Source records Block Start

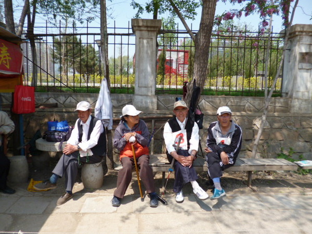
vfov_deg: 56.8
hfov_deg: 71.6
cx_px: 156
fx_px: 216
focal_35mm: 24
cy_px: 117
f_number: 2.5
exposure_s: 1/800
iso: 100
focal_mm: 4.3
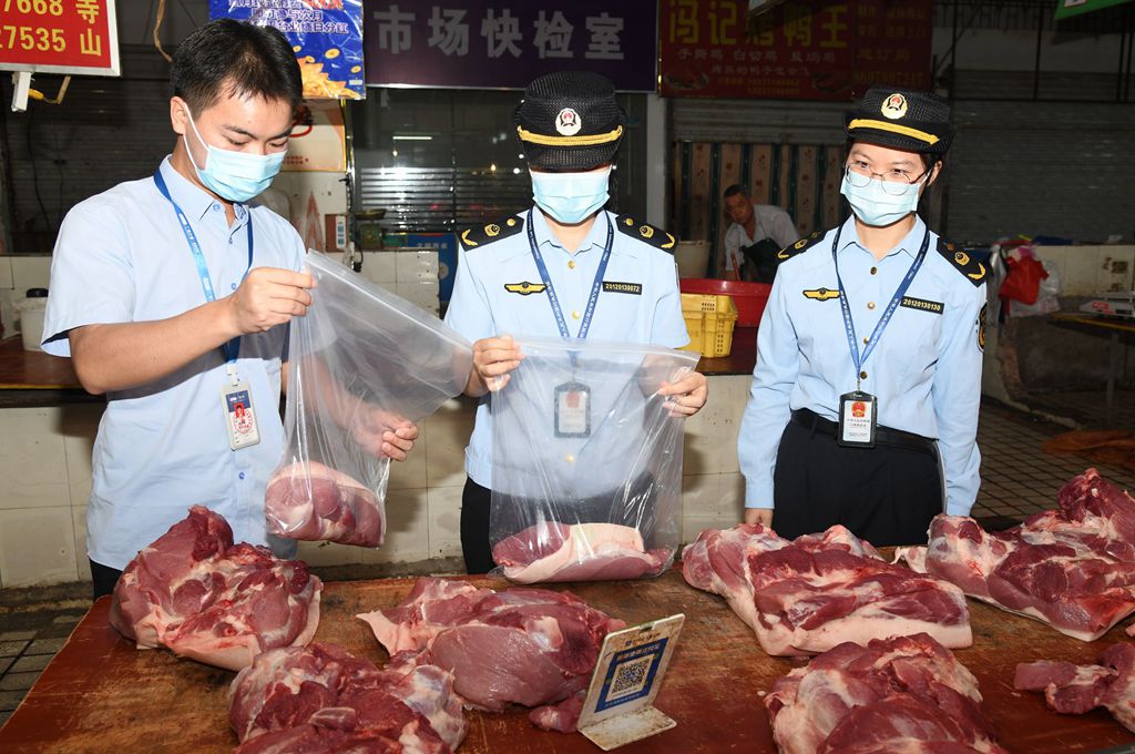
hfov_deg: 62.0
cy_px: 377
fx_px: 945
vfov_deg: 43.5
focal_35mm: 30
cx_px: 568
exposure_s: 1/60
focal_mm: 30
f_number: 6.3
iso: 640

Source records Block End

An exact transcription of the listing is required, and it must contain no pictures.

vfov_deg: 56.8
hfov_deg: 71.6
cx_px: 156
fx_px: 216
focal_35mm: 24
cy_px: 117
f_number: 2.5
exposure_s: 1/800
iso: 100
focal_mm: 4.3
hfov_deg: 62.0
cy_px: 377
fx_px: 945
vfov_deg: 43.5
focal_35mm: 30
cx_px: 568
exposure_s: 1/60
focal_mm: 30
f_number: 6.3
iso: 640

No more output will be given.